Give back exactly the lines of the entries below from the line with "#a5d8b3; stroke-width: 5" to the line with "#fff; stroke-width: 8", inclusive, and only those.

= Beginning of Section =

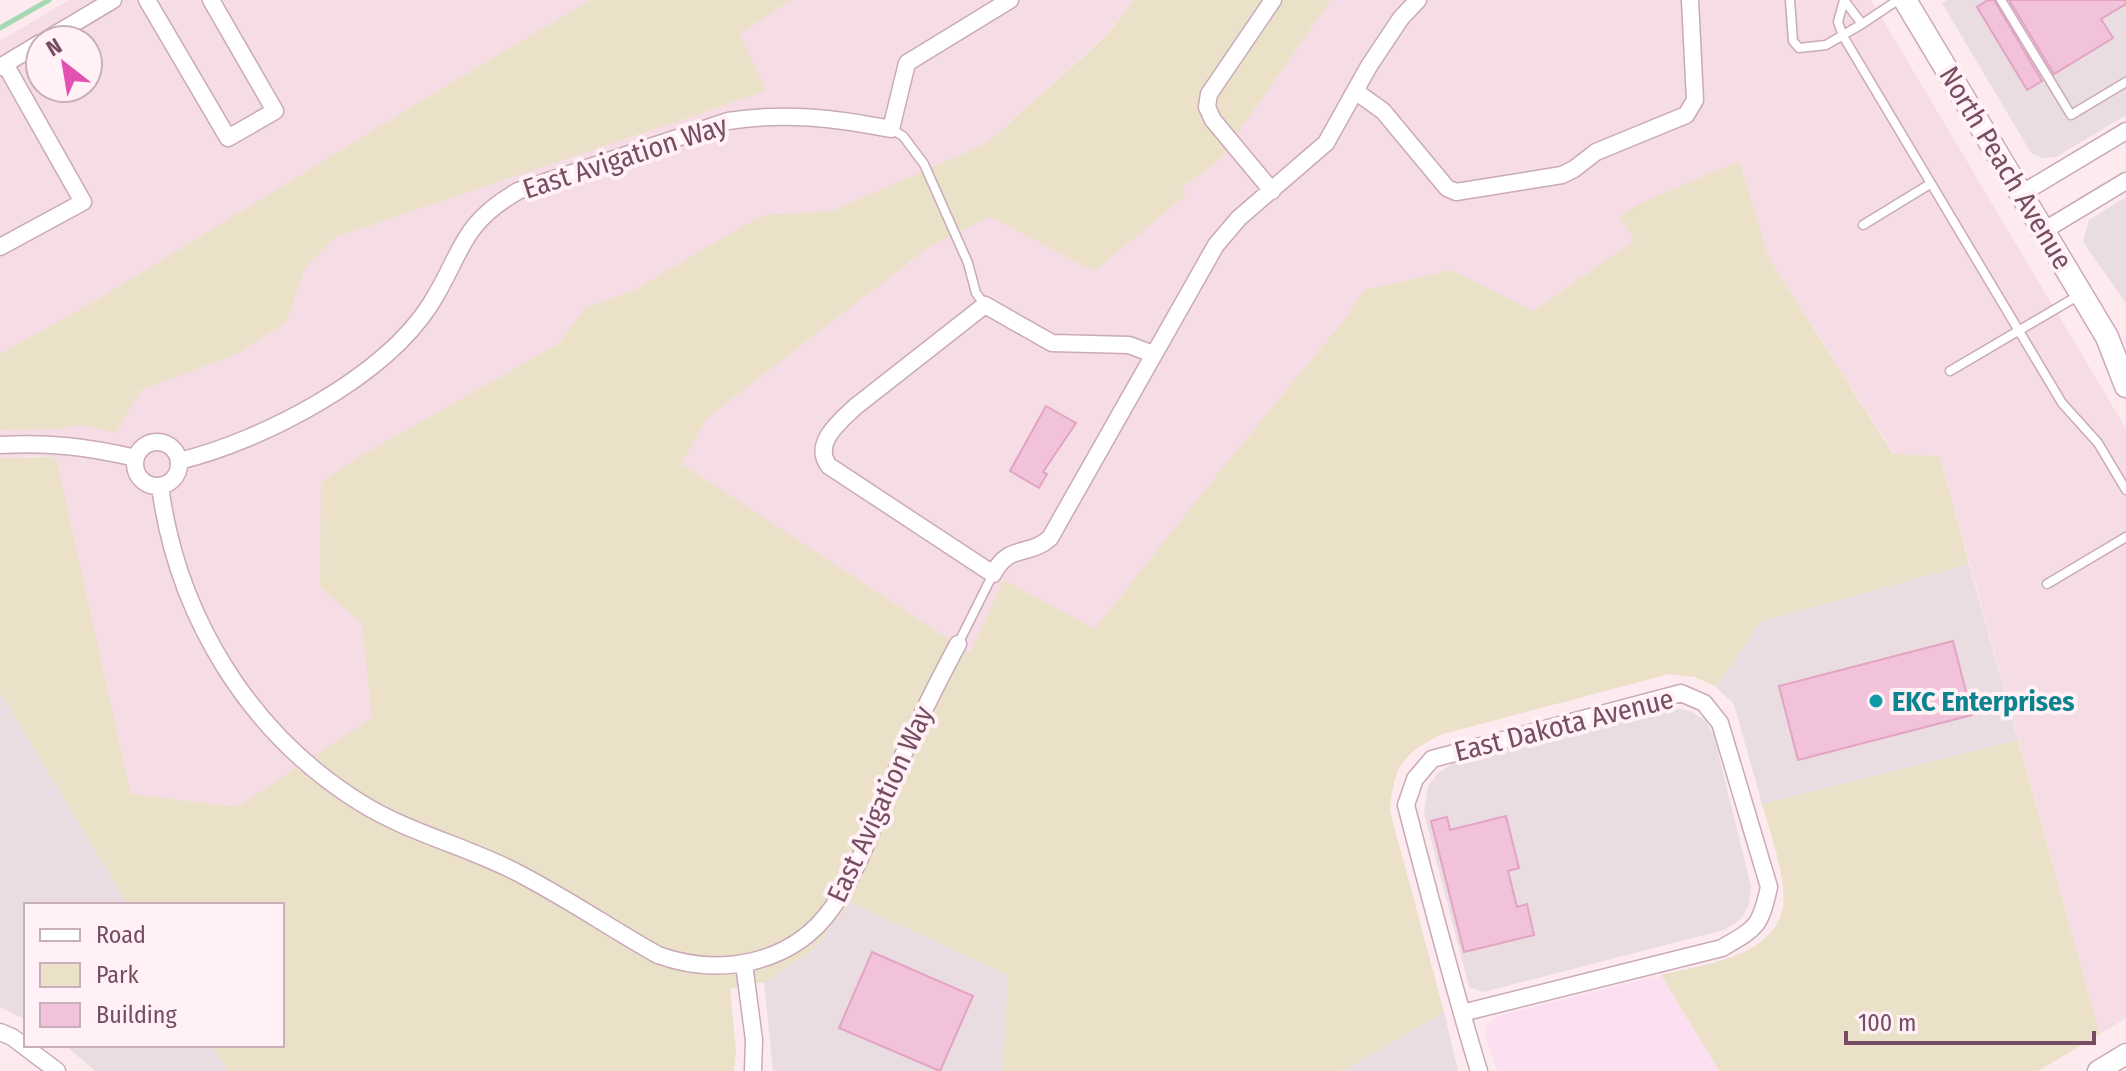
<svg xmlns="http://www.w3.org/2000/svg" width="2126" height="1071" viewBox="0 0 2126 1071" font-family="'Fira Sans Condensed',sans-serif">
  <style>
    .residential { fill: #f6dce4; fill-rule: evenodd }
    .commercial { fill: #fcdff0 }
    .industrial { fill: #e9dde2 }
    .green { fill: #eae1c8 }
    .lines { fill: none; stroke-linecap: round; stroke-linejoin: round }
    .stream { stroke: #a5d8b3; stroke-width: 5 }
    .building { fill: #f1c2d9; stroke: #e4a3c3; stroke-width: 2 }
    .service-casing { stroke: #caaab8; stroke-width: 11 }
    .minor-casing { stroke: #caaab8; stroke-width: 19 }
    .tertiary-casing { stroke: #caaab8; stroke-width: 23 }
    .secondary-casing { stroke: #cda8b9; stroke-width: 25 }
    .service { stroke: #fff; stroke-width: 8 }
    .minor { stroke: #fff; stroke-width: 16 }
    .tertiary { stroke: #fff; stroke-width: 20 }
    .secondary { stroke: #fff; stroke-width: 22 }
    .culture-dot { fill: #0f9aa8; stroke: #fff1f5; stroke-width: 3 }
    .labels { text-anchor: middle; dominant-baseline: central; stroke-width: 8; stroke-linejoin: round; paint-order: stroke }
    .street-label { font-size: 28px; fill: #774d63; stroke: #fff1f5 }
    .culture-label { font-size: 28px; font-weight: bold; fill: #0d838f; stroke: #fff1f5; text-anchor: start }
  </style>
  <rect width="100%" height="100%" fill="#fceaef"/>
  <path class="residential" d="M69,0H590L424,99L95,301L0,354V41ZM40,40H88V88H40Z
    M791,0H1134L1107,34L987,143L832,211L762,216L636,289L585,308L558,344L362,455L320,587L362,624L373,718L237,807L131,794L56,458L37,456L0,458V430L60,429L80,425L116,433L141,390L235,355L286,323L305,268L334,238L765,91L740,34Z
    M1331,0H1871L2126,429V1018L2100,1034L1940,456L1894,454L1769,258L1738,161L1619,216L1634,241L1533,311L1452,270L1364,290L1345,319L1219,472L1095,630L1004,580L971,654L682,464L706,419L930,246L990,217L1094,271L1186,194L1182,188L1219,160Z"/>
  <path class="commercial" d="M1661,975L1719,1071H1497L1485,1036L1487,1024L1498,1016Z"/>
  <path class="industrial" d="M1947,0H2126V115L2056,157L2042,158L2031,153L1942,3Z
    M2126,197V303L2083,242L2089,220Z
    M1969,564L2018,740L1762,804L1734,704L1716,687L1760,622Z
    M0,692L128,905H26V1020L0,1007Z
    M1675,708L1690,711L1706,721L1714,736L1751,886L1749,905L1741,919L1724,930L1483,992L1469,987L1424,813L1428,786L1438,773L1453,763Z
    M850,902L1008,975L1003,1071H773L764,982L814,949Z
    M1444,1012L1458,1071H1343Z
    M65,1045H212L228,1071H95Z"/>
  <path class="green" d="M590,0H791L740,34L766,91L334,238L305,268L286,323L235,355L141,390L116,433L80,425L60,429L0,430V354L95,301L424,99Z
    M1134,0H1331L1219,160L1182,188L1186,195L1094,271L990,217L930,246L706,419L682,464L970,653L1004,580L1095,629L1219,472L1345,319L1364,290L1452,270L1533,311L1634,241L1619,216L1639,204L1739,161L1769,258L1893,454L1940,456L1969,564L1760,622L1716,687L1695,677L1669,674L1443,734C1403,752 1393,767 1390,811L1444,1012L1343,1071H1003L1008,975L850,902L814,949L764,982L730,989L736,1051L734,1071H228L212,1045H282V905H128L0,692V458L56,457L131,794L237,807L372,718L362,624L320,587L321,483L362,455L558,344L585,308L636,289L762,215L832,211L987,143L1107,35Z
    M2018,740L2100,1034L2038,1071H1719L1661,975C1701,965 1774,958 1783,907C1787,878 1770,833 1762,804Z"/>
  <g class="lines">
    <path class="stream" d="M0,28L49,0"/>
  </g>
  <path class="building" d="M1988,0H1994L2042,81L2027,90L1977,7Z
    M2009,0H2126V4L2101,19L2113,38L2054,74Z
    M1046,406L1076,423L1043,472L1047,474L1039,488L1010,471Z
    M1953,641L1972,715L1798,760L1779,686Z
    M1506,816L1519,868L1508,871L1517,907L1527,904L1534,935L1464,952L1431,821L1447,817L1450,830Z
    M872,952L973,996L940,1071L839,1028Z"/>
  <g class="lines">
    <defs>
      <path id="service" d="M1790,0L1793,41L1799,48L1826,45L1862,24
        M1844,0L1838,22L1843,36L2062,403L2098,443L2126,490
        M1844,0L1862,24L1898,0
        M2001,0L2071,115L2126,82
        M891,129L903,136L924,164L968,263L976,293L985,305
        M1863,225L1930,184
        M1950,371L2081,294
        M2047,584L2126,537
        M958,644L993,574"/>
      <path id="minor" d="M147,0L228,138L275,111L211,0
        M46,40L113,0
        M0,67L40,43
        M1355,91L1383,111L1447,188L1456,192L1562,175L1574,169L1596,152L1686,115L1695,100L1690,0
        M1272,191L1213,120L1207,107L1209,94L1273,0
        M2021,194L2126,131
        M2043,231L2126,181
        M0,247L83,202L5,64
        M1153,354L1129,345L1052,343L985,305L855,407C839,422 812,444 829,466L993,574C1009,543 1029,557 1050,538L1216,245L1239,218L1326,143L1369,66L1401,18L1418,0
        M135 464a22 22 0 1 1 44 0a22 22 0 1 1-44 0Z
        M0,445C49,442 88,447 136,458
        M179,461C262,441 383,378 430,305C463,253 459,225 518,191L728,121C784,112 835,118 891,129L907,63L1010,0
        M160,486C177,615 248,733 361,803C409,833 466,846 516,872C565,897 610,928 658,955C719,977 792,965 832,908C860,869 875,819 894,776C913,731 935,687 958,644
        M744,964L754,1040L753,1071
        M1462,1013L1722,948C1756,928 1760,928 1769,887L1720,723L1704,703L1681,693L1432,759L1415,779L1406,805C1429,894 1452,983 1479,1071
        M0,1032L12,1037L57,1071"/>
      <path id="tertiary" d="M2098,1071L2126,1054"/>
      <path id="secondary" d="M1905,0L2107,337L2126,386"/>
    </defs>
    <use href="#service" class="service-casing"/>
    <use href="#minor" class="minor-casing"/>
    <use href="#tertiary" class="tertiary-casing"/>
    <use href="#secondary" class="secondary-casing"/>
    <use href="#service" class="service"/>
    <use href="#minor" class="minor"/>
    <use href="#tertiary" class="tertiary"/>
    <use href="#secondary" class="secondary"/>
  </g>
  <circle class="culture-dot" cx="1876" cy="701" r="8"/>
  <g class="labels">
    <g class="street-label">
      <text transform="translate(625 157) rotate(-18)">East Avigation Way</text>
      <text transform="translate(2006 168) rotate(59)">North Peach Avenue</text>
      <text transform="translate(1564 725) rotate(-14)">East Dakota Avenue</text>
      <text transform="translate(880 804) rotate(-65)">East Avigation Way</text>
    </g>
    <g class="culture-label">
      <text x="1892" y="701">EKC Enterprises</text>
    </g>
  </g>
  <rect x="24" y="903" width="260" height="144" fill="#fff1f5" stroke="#c9afbb" stroke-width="2"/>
  <rect x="40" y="929" width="40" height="12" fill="#ffffff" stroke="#c9afbb" stroke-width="2"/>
  <text x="96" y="943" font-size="24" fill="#774d63">Road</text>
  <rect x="40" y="963" width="40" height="24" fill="#eae1c8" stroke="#c9afbb" stroke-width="2"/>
  <text x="96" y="983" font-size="24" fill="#774d63">Park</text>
  <rect x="40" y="1003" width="40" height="24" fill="#f1c2d9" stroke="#c9afbb" stroke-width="2"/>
  <text x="96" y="1023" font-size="24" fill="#774d63">Building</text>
  <g transform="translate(64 64) rotate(329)"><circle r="38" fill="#fff1f5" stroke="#c9afbb" stroke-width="2"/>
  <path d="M0-6L14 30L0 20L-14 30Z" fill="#e253b1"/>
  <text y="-12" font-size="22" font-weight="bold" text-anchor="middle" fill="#774d63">N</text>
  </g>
  <path d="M1846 1031v12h248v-12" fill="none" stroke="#774d63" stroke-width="4"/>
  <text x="1858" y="1031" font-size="24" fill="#774d63" stroke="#fff1f5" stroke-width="6" paint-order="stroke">100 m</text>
</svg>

= End of Section =

*RESPONSE*:
    .stream { stroke: #a5d8b3; stroke-width: 5 }
    .building { fill: #f1c2d9; stroke: #e4a3c3; stroke-width: 2 }
    .service-casing { stroke: #caaab8; stroke-width: 11 }
    .minor-casing { stroke: #caaab8; stroke-width: 19 }
    .tertiary-casing { stroke: #caaab8; stroke-width: 23 }
    .secondary-casing { stroke: #cda8b9; stroke-width: 25 }
    .service { stroke: #fff; stroke-width: 8 }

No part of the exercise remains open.